What you should do -
Gather up every line from the entries below that uses the word "with".

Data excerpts
□ □ □ □ □ □ □
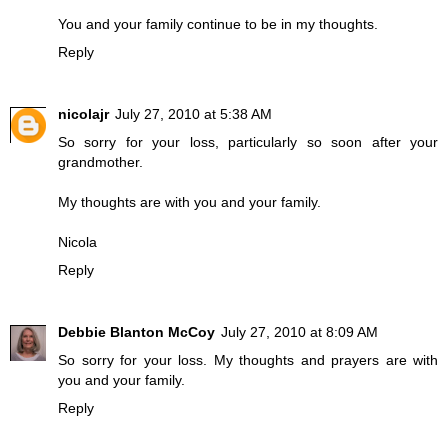
You and your family continue to be in my thoughts.
Reply
nicolajr
July 27, 2010 at 5:38 AM
So sorry for your loss, particularly so soon after your
grandmother.
My thoughts are with you and your family.
Nicola
Reply
Debbie Blanton McCoy
July 27, 2010 at 8:09 AM
So sorry for your loss. My thoughts and prayers are with
you and your family.
Reply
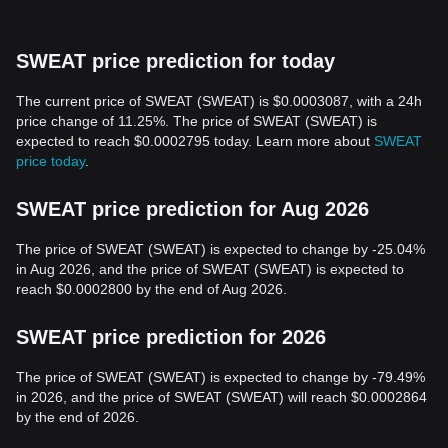
SWEAT price prediction for today
The current price of SWEAT (SWEAT) is $0.0003087, with a 24h
price change of 11.25%. The price of SWEAT (SWEAT) is
expected to reach $0.0002795 today. Learn more about
SWEAT
price today
.
SWEAT price prediction for Aug 2026
The price of SWEAT (SWEAT) is expected to change by -25.04%
in Aug 2026, and the price of SWEAT (SWEAT) is expected to
reach $0.0002800 by the end of Aug 2026.
SWEAT price prediction for 2026
The price of SWEAT (SWEAT) is expected to change by -79.49%
in 2026, and the price of SWEAT (SWEAT) will reach $0.0002864
by the end of 2026.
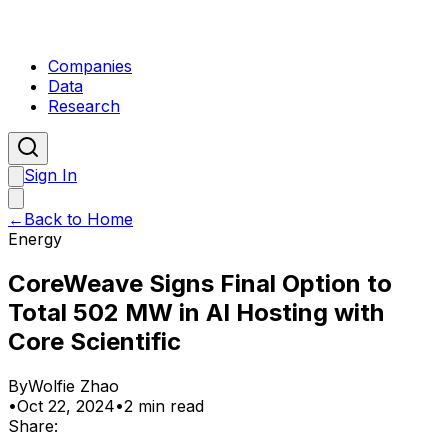
Companies
Data
Research
Sign In
←
Back to Home
Energy
CoreWeave Signs Final Option to
Total 502 MW in AI Hosting with
Core Scientific
By
Wolfie Zhao
•
Oct 22, 2024
•
2 min read
Share:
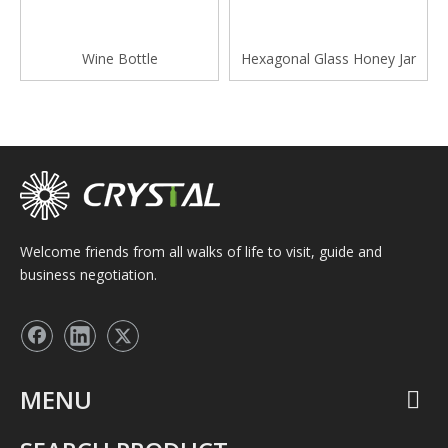
Wine Bottle
Hexagonal Glass Honey Jar
Welcome friends from all walks of life to visit, guide and
business negotiation.
MENU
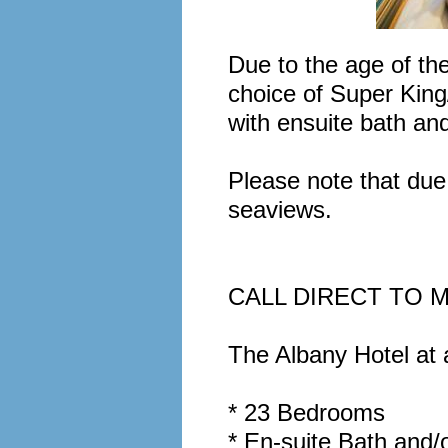
Due to the age of the
choice of Super Kin
with ensuite bath an
Please note that due 
seaviews.
CALL DIRECT TO M
The Albany Hotel at a
* 23 Bedrooms
* En-suite Bath and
□ □ □ □ □ □ □
Solution for this problem -
My thoughts are with you and your family.
So sorry for your loss. My thoughts and prayers are with
The current price of SWEAT (SWEAT) is $0.0003087, with a 24h
Total 502 MW in AI Hosting with
with ensuite bath an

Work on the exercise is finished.